[Saved entries]
──────────────────────────────

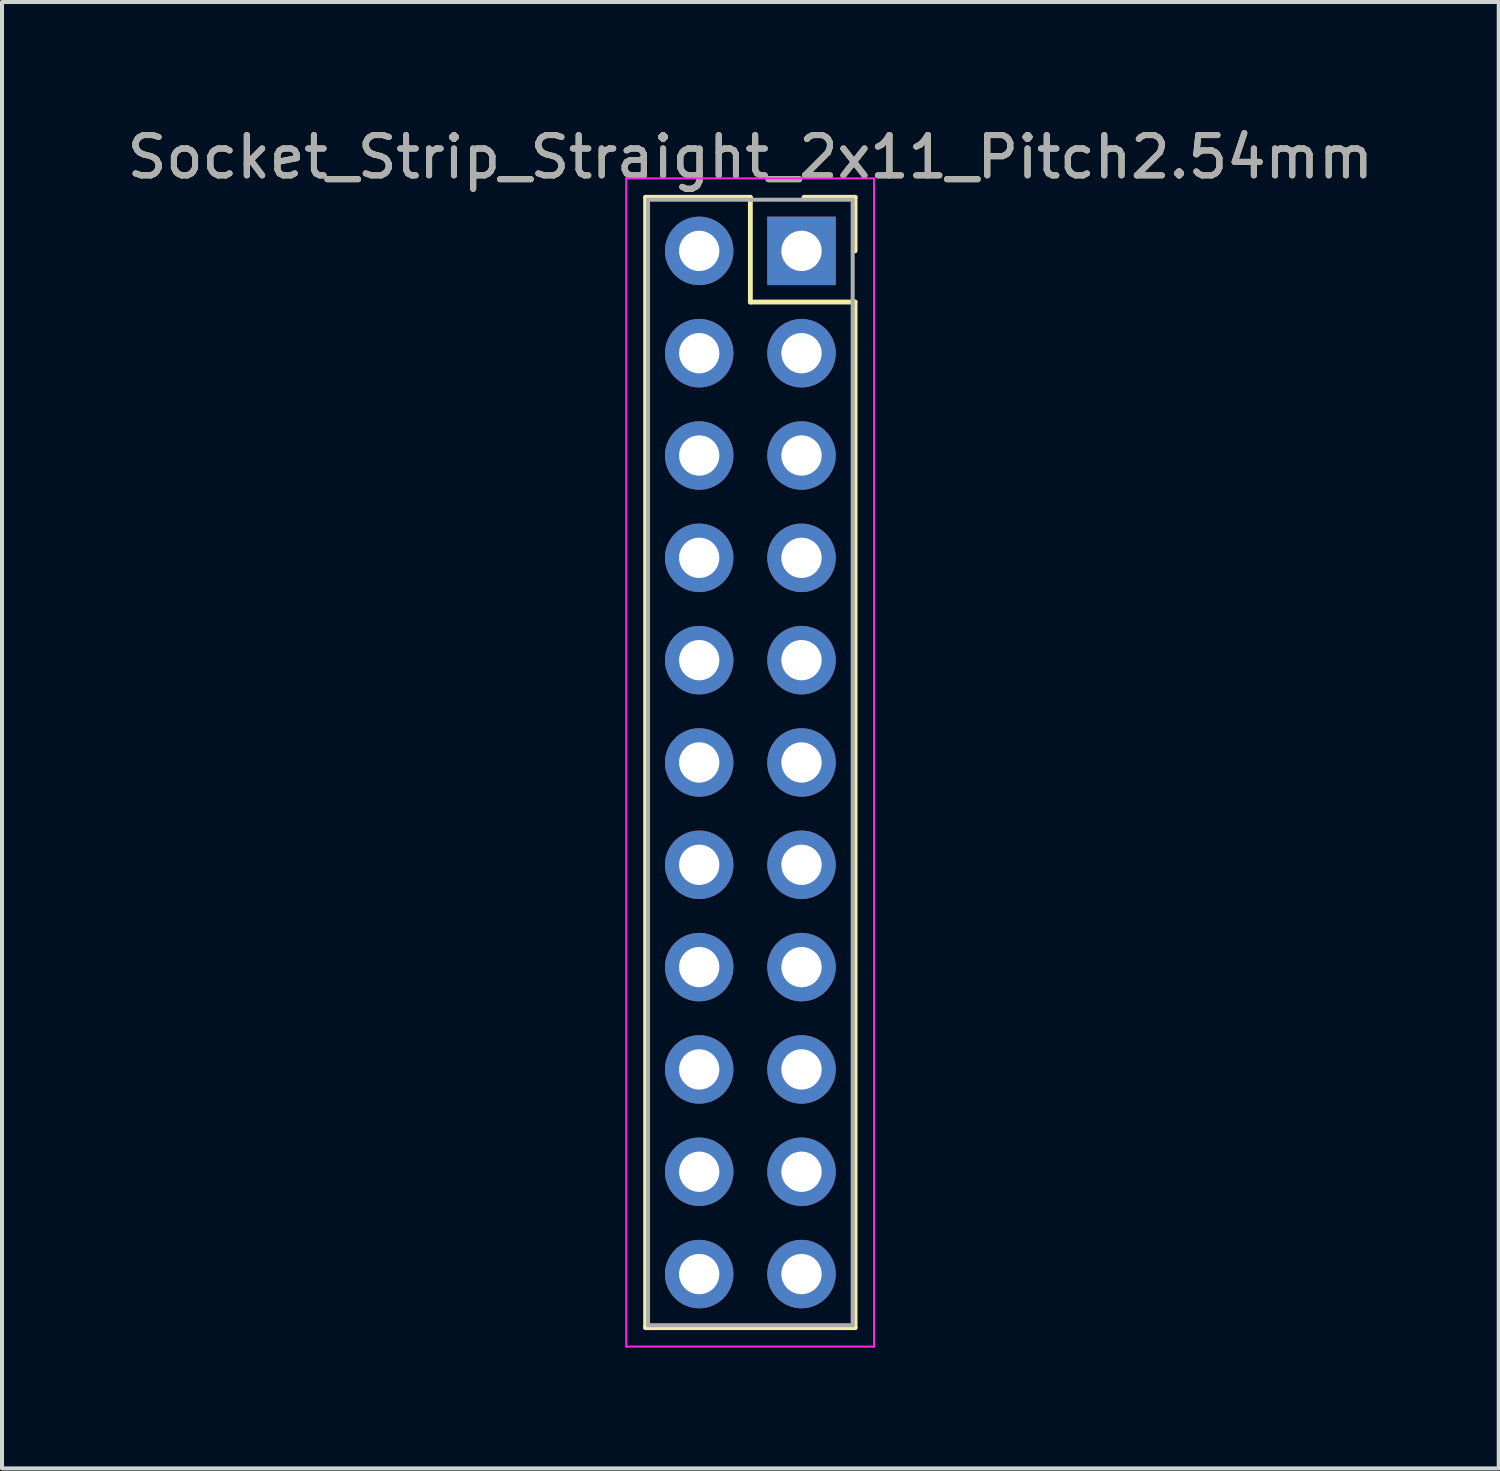
<source format=kicad_pcb>
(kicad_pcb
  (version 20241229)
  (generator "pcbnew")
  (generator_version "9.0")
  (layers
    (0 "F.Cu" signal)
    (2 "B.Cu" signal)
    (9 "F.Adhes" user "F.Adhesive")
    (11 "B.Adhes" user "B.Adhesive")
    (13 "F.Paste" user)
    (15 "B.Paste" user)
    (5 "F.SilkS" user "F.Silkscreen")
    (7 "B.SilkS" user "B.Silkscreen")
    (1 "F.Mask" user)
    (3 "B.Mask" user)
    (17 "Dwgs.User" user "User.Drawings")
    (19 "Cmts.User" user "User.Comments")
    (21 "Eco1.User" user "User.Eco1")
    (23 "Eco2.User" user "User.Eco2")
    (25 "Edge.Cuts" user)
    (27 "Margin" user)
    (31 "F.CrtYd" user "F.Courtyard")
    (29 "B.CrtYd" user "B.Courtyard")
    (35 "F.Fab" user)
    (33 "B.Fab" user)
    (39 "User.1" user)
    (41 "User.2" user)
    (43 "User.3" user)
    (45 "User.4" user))
  (footprint "Socket_Strip_Straight_2x11_Pitch2.54mm"
    (layer "F.Cu")
    (at 16.847 3.178)
    (property "Reference" "Socket_Strip_Straight_2x11_Pitch2.54mm" (at -1.27 -2.33 0) (layer "F.SilkS") (effects (font (size 1 1) (thickness 0.15))))
    (attr through_hole)
    (fp_line (start -3.87 -1.33) (end -1.27 -1.33) (stroke (width 0.12) (type solid)) (layer "F.SilkS"))
    (fp_line (start -3.87 26.73) (end -3.87 -1.33) (stroke (width 0.12) (type solid)) (layer "F.SilkS"))
    (fp_line (start -1.27 -1.33) (end -1.27 1.27) (stroke (width 0.12) (type solid)) (layer "F.SilkS"))
    (fp_line (start -1.27 1.27) (end 1.33 1.27) (stroke (width 0.12) (type solid)) (layer "F.SilkS"))
    (fp_line (start 1.33 -1.33) (end 0.06 -1.33) (stroke (width 0.12) (type solid)) (layer "F.SilkS"))
    (fp_line (start 1.33 0) (end 1.33 -1.33) (stroke (width 0.12) (type solid)) (layer "F.SilkS"))
    (fp_line (start 1.33 1.27) (end 1.33 26.73) (stroke (width 0.12) (type solid)) (layer "F.SilkS"))
    (fp_line (start 1.33 26.73) (end -3.87 26.73) (stroke (width 0.12) (type solid)) (layer "F.SilkS"))
    (fp_line (start -4.35 -1.8) (end -4.35 27.2) (stroke (width 0.05) (type solid)) (layer "F.CrtYd"))
    (fp_line (start -4.35 27.2) (end 1.8 27.2) (stroke (width 0.05) (type solid)) (layer "F.CrtYd"))
    (fp_line (start 1.8 -1.8) (end -4.35 -1.8) (stroke (width 0.05) (type solid)) (layer "F.CrtYd"))
    (fp_line (start 1.8 27.2) (end 1.8 -1.8) (stroke (width 0.05) (type solid)) (layer "F.CrtYd"))
    (fp_line (start -3.81 -1.27) (end -3.81 26.67) (stroke (width 0.1) (type solid)) (layer "F.Fab"))
    (fp_line (start -3.81 26.67) (end 1.27 26.67) (stroke (width 0.1) (type solid)) (layer "F.Fab"))
    (fp_line (start 1.27 -1.27) (end -3.81 -1.27) (stroke (width 0.1) (type solid)) (layer "F.Fab"))
    (fp_line (start 1.27 26.67) (end 1.27 -1.27) (stroke (width 0.1) (type solid)) (layer "F.Fab"))
    (fp_text user "${REFERENCE}" (at -1.27 -2.33 0) (layer "F.Fab") (effects (font (size 1 1) (thickness 0.15))))
    (pad "1" thru_hole rect (at 0 0) (size 1.7 1.7) (drill 1) (layers "*.Cu" "*.Mask"))
    (pad "2" thru_hole oval (at -2.54 0) (size 1.7 1.7) (drill 1) (layers "*.Cu" "*.Mask"))
    (pad "3" thru_hole oval (at 0 2.54) (size 1.7 1.7) (drill 1) (layers "*.Cu" "*.Mask"))
    (pad "4" thru_hole oval (at -2.54 2.54) (size 1.7 1.7) (drill 1) (layers "*.Cu" "*.Mask"))
    (pad "5" thru_hole oval (at 0 5.08) (size 1.7 1.7) (drill 1) (layers "*.Cu" "*.Mask"))
    (pad "6" thru_hole oval (at -2.54 5.08) (size 1.7 1.7) (drill 1) (layers "*.Cu" "*.Mask"))
    (pad "7" thru_hole oval (at 0 7.62) (size 1.7 1.7) (drill 1) (layers "*.Cu" "*.Mask"))
    (pad "8" thru_hole oval (at -2.54 7.62) (size 1.7 1.7) (drill 1) (layers "*.Cu" "*.Mask"))
    (pad "9" thru_hole oval (at 0 10.16) (size 1.7 1.7) (drill 1) (layers "*.Cu" "*.Mask"))
    (pad "10" thru_hole oval (at -2.54 10.16) (size 1.7 1.7) (drill 1) (layers "*.Cu" "*.Mask"))
    (pad "11" thru_hole oval (at 0 12.7) (size 1.7 1.7) (drill 1) (layers "*.Cu" "*.Mask"))
    (pad "12" thru_hole oval (at -2.54 12.7) (size 1.7 1.7) (drill 1) (layers "*.Cu" "*.Mask"))
    (pad "13" thru_hole oval (at 0 15.24) (size 1.7 1.7) (drill 1) (layers "*.Cu" "*.Mask"))
    (pad "14" thru_hole oval (at -2.54 15.24) (size 1.7 1.7) (drill 1) (layers "*.Cu" "*.Mask"))
    (pad "15" thru_hole oval (at 0 17.78) (size 1.7 1.7) (drill 1) (layers "*.Cu" "*.Mask"))
    (pad "16" thru_hole oval (at -2.54 17.78) (size 1.7 1.7) (drill 1) (layers "*.Cu" "*.Mask"))
    (pad "17" thru_hole oval (at 0 20.32) (size 1.7 1.7) (drill 1) (layers "*.Cu" "*.Mask"))
    (pad "18" thru_hole oval (at -2.54 20.32) (size 1.7 1.7) (drill 1) (layers "*.Cu" "*.Mask"))
    (pad "19" thru_hole oval (at 0 22.86) (size 1.7 1.7) (drill 1) (layers "*.Cu" "*.Mask"))
    (pad "20" thru_hole oval (at -2.54 22.86) (size 1.7 1.7) (drill 1) (layers "*.Cu" "*.Mask"))
    (pad "21" thru_hole oval (at 0 25.4) (size 1.7 1.7) (drill 1) (layers "*.Cu" "*.Mask"))
    (pad "22" thru_hole oval (at -2.54 25.4) (size 1.7 1.7) (drill 1) (layers "*.Cu" "*.Mask")))
  (gr_rect
    (start -3 -3)
    (end 34.155 33.403)
    (stroke (width 0.1) (type default))
    (fill no)
    (layer "Edge.Cuts")))
</source>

──────────────────────────────

* About this task
Look through the entries, and return every line that the word "Silkscreen" appears in.

* Your response
    (5 "F.SilkS" user "F.Silkscreen")
    (7 "B.SilkS" user "B.Silkscreen")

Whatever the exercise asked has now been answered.